SELECTED EXTRACT:
· · ·

Given how many people of different ideological bents have used this phrase, it should not be surprising that there’s some fuzziness in the concept.
To bring some clarity, I want to start by suggesting that we actually change the phrase. It’s striking that from President Bush to President Obama and everyone in-between, education is described as a “civil rights issue” rather than a “civil rights struggle.” Issues are important, sure — but they can be dealt with relatively passively, through discussion, negotiation, and policy tweaks. “Issues” don’t scream injustice or demand great sacrifice. If education really is the civil rights challenge of our day–see, even “challenge” changes the tone a bit–then we need to get serious. Let’s wrench the conversation where it needs to go.
Education is the “civil rights struggle of our day” because of the massive injustice that lies at its core. Many young people in this country suffer the daily injustice of attending schools that teach them how to fail — and teach them they will fail — rather than how to succeed. They suffer the daily injustice of being told that their knowledge, passions, and talents are irrelevant in the face of others’ standards and expectations. They suffer the daily injustice of attending schools that treat them more as inmates than as valued community members and developing learners. They suffer the daily injustice of attending schools with no libraries, no playgrounds, and not even doors on the bathrooms or toilet paper in the stalls. We should have the confidence to name these injustices, loudly, in service not of the “civil rights issue,” but the “civil rights struggle of our time.”
We must also prepare ourselves and others to sacrifice for the sake of this struggle.

· · ·

DATASET CONTENT:
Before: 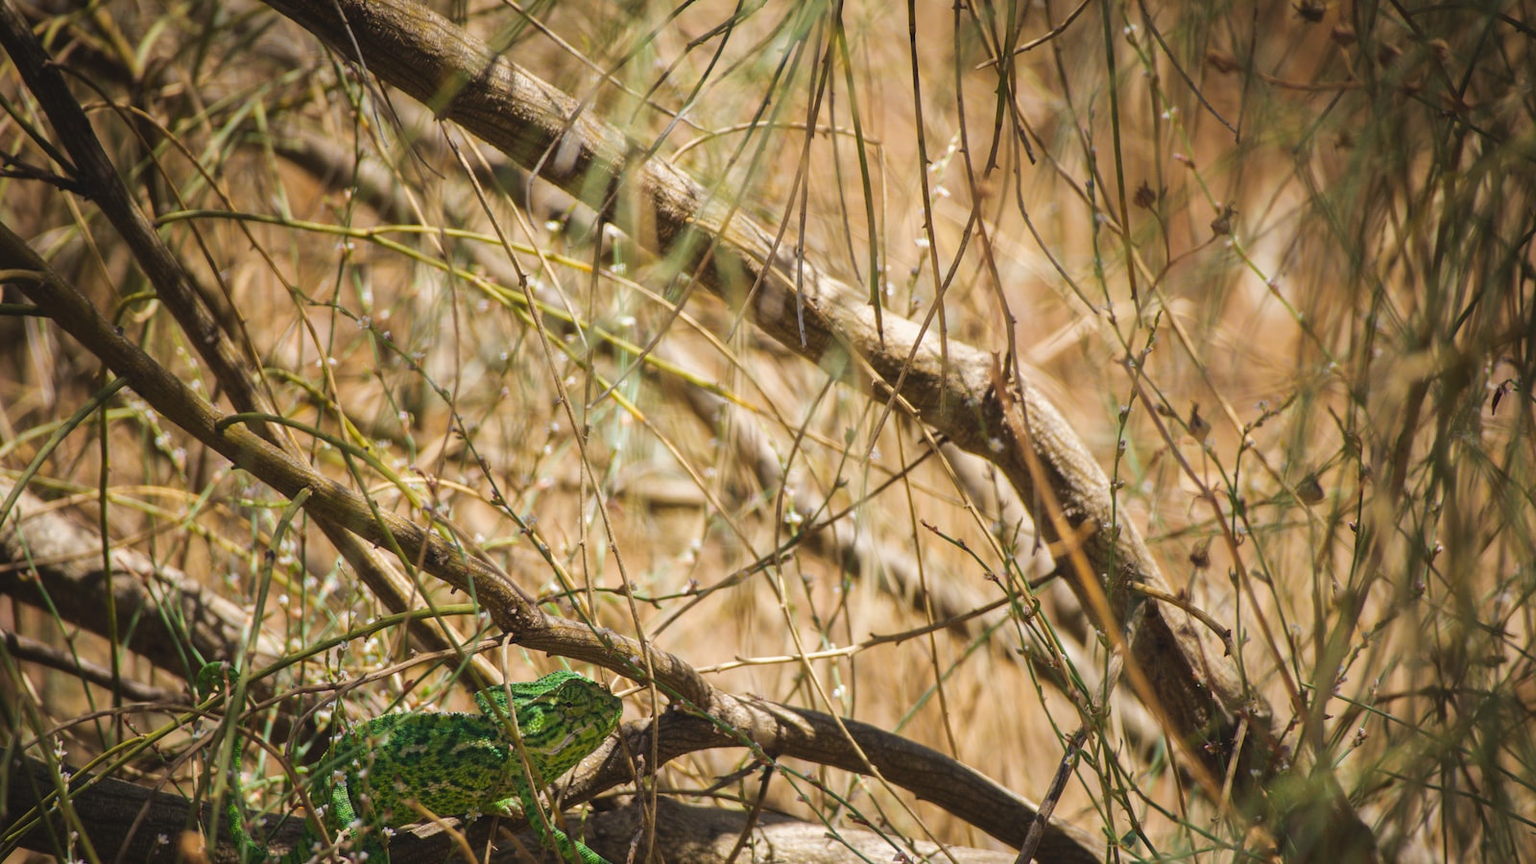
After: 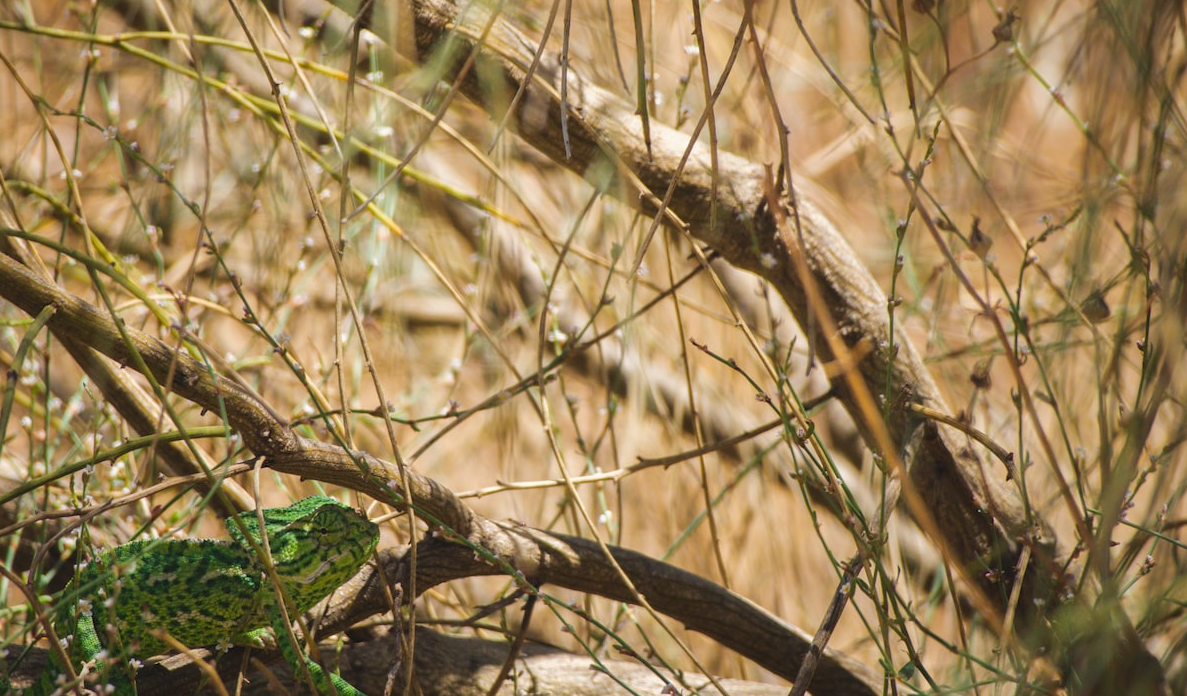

· · ·

EXERCISE PROMPT: Please duplicate the passage above on education as a civil rights struggle, starting at "Given how many" and ending at "needs to go.".

SOLUTION FOR THIS TASK:
Given how many people of different ideological bents have used this phrase, it should not be surprising that there’s some fuzziness in the concept.
To bring some clarity, I want to start by suggesting that we actually change the phrase. It’s striking that from President Bush to President Obama and everyone in-between, education is described as a “civil rights issue” rather than a “civil rights struggle.” Issues are important, sure — but they can be dealt with relatively passively, through discussion, negotiation, and policy tweaks. “Issues” don’t scream injustice or demand great sacrifice. If education really is the civil rights challenge of our day–see, even “challenge” changes the tone a bit–then we need to get serious. Let’s wrench the conversation where it needs to go.